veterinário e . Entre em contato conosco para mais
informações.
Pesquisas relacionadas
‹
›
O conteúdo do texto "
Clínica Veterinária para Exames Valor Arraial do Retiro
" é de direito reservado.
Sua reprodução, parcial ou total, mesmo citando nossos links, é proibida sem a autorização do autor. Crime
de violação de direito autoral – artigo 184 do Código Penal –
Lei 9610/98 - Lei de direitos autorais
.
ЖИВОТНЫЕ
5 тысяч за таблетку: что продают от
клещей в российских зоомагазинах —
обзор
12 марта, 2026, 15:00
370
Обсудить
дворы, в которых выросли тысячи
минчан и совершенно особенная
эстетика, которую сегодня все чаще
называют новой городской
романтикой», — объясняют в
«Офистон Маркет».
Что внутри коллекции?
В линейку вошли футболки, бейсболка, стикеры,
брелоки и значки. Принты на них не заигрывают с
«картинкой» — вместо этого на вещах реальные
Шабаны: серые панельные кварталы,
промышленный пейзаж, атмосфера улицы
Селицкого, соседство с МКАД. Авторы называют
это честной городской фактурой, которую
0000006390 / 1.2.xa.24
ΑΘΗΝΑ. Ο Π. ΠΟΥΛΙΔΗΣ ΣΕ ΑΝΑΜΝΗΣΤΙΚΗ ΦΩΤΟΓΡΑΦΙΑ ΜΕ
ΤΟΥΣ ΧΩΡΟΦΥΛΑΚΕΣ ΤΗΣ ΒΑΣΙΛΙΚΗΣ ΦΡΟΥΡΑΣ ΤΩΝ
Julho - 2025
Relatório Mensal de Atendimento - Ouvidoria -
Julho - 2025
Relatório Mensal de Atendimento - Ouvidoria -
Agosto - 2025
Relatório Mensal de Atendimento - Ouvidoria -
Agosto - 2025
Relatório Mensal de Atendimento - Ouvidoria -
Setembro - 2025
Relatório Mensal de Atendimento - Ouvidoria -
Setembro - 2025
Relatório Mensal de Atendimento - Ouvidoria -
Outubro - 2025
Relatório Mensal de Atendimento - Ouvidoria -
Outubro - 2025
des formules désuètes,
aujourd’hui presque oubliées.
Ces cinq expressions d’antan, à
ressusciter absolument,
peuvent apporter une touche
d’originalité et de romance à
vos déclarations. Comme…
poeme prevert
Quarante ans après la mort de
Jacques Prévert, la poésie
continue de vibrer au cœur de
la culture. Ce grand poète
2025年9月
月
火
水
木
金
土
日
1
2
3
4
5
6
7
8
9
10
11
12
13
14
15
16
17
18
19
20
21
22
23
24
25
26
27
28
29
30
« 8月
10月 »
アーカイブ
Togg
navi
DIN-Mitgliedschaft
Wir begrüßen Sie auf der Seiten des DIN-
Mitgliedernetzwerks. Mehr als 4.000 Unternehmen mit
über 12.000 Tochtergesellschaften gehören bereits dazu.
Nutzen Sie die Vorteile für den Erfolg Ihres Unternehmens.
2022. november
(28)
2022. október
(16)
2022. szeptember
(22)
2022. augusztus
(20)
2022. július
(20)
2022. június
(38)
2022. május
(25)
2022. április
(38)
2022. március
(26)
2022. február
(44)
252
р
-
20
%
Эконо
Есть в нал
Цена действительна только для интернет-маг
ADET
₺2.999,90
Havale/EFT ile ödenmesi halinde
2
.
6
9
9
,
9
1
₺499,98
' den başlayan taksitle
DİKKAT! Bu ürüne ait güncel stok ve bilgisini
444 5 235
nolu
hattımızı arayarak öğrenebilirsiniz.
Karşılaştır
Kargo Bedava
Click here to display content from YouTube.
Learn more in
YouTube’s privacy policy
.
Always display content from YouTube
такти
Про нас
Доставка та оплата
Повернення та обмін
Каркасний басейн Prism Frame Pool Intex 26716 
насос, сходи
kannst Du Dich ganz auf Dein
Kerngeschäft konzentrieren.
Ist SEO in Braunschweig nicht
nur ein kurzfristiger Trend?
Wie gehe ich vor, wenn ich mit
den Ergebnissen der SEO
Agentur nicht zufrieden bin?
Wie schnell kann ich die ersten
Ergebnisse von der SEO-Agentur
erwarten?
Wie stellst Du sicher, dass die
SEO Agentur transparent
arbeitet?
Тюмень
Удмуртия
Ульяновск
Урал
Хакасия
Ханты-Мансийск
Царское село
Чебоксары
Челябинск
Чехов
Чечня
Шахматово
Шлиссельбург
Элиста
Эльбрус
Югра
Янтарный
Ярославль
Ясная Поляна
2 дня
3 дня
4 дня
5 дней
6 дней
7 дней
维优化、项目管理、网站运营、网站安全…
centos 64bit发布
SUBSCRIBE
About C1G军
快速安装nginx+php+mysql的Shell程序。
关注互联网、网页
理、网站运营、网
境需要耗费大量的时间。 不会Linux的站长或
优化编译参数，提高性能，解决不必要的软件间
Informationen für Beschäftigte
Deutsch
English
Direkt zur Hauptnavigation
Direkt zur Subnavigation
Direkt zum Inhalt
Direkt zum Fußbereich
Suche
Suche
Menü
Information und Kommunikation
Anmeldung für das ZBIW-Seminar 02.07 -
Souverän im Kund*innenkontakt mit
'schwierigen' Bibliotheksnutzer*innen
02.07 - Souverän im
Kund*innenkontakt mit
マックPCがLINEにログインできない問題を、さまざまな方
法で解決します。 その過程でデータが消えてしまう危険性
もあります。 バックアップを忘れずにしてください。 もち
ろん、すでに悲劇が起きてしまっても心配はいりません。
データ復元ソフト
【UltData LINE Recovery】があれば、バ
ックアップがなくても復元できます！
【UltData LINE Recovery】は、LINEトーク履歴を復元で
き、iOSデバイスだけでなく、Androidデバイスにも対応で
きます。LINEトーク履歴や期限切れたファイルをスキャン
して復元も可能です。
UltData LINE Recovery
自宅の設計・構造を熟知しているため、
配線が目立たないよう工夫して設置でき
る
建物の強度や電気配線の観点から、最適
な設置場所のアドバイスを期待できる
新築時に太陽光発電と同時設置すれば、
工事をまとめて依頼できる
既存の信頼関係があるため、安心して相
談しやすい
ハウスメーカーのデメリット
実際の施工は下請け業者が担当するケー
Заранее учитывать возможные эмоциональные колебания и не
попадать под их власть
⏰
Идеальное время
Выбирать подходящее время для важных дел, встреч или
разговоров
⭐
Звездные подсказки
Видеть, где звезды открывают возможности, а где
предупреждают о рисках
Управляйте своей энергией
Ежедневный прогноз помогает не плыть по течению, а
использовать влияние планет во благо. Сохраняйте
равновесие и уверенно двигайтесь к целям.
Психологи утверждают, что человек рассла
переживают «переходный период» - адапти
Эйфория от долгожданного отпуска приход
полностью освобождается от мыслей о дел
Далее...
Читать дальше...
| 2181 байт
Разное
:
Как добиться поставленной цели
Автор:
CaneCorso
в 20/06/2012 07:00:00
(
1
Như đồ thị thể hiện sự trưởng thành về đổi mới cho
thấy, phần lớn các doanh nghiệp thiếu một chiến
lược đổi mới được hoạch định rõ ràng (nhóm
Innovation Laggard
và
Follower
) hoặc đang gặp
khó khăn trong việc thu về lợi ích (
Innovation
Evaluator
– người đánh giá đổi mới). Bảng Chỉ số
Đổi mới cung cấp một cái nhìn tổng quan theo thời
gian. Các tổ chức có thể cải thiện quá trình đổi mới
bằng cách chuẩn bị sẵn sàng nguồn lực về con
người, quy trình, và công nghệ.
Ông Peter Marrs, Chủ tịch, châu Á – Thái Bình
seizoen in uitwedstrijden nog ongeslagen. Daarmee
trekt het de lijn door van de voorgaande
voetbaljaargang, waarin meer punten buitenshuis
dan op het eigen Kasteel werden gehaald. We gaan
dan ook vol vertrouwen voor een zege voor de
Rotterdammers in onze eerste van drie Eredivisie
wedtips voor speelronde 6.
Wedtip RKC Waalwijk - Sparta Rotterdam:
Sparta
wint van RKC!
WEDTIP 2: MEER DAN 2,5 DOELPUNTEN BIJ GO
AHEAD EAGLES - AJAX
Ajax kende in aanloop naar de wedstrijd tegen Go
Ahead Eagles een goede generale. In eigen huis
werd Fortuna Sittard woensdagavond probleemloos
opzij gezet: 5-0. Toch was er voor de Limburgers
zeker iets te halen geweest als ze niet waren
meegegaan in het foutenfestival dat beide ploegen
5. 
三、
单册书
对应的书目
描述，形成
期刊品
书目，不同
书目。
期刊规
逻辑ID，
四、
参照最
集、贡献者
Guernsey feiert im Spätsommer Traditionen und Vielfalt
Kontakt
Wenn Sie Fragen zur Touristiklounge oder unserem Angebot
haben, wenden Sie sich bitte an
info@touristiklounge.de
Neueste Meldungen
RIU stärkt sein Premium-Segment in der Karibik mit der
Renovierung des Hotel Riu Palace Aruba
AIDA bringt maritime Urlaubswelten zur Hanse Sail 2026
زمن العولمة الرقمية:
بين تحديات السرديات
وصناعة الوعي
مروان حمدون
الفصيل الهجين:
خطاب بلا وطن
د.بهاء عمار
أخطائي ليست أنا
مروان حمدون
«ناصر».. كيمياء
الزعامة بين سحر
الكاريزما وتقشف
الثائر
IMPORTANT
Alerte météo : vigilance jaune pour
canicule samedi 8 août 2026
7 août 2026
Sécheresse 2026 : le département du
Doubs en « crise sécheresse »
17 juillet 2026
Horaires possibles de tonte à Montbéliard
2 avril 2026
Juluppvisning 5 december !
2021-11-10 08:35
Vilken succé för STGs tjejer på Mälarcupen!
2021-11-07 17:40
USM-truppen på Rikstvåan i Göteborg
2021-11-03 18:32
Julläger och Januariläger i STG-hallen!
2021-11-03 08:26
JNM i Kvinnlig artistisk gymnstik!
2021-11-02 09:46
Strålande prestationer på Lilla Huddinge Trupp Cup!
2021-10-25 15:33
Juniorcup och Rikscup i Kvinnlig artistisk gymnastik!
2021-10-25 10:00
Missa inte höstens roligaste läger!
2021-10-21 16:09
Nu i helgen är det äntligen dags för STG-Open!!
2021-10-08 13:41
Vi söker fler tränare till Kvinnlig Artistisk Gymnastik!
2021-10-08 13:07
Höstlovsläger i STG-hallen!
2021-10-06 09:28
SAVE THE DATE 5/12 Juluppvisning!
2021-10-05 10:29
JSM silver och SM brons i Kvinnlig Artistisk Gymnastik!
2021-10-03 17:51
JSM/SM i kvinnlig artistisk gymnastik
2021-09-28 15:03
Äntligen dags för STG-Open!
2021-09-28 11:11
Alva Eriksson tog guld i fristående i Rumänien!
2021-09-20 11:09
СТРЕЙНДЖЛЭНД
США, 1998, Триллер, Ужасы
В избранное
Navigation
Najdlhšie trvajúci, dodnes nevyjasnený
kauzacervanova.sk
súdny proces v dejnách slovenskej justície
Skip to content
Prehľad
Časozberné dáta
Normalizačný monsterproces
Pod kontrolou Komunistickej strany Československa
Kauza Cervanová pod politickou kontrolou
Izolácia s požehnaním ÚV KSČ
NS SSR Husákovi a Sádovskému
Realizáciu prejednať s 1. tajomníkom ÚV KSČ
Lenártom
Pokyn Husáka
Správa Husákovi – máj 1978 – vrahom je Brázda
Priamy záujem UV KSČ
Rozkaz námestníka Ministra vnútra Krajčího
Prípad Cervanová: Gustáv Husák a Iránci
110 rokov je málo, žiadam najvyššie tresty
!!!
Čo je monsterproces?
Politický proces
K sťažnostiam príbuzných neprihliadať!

* **What is being asked**: Format the lines from the first one through the line containing "В линейку вошли" as a numbered list, leaving out any blank lines.

* **Written response**:
1. veterinário e . Entre em contato conosco para mais
2. informações.
3. Pesquisas relacionadas
4. ‹
5. ›
6. O conteúdo do texto "
7. Clínica Veterinária para Exames Valor Arraial do Retiro
8. " é de direito reservado.
9. Sua reprodução, parcial ou total, mesmo citando nossos links, é proibida sem a autorização do autor. Crime
10. de violação de direito autoral – artigo 184 do Código Penal –
11. Lei 9610/98 - Lei de direitos autorais
12. .
13. ЖИВОТНЫЕ
14. 5 тысяч за таблетку: что продают от
15. клещей в российских зоомагазинах —
16. обзор
17. 12 марта, 2026, 15:00
18. 370
19. Обсудить
20. дворы, в которых выросли тысячи
21. минчан и совершенно особенная
22. эстетика, которую сегодня все чаще
23. называют новой городской
24. романтикой», — объясняют в
25. «Офистон Маркет».
26. Что внутри коллекции?
27. В линейку вошли футболки, бейсболка, стикеры,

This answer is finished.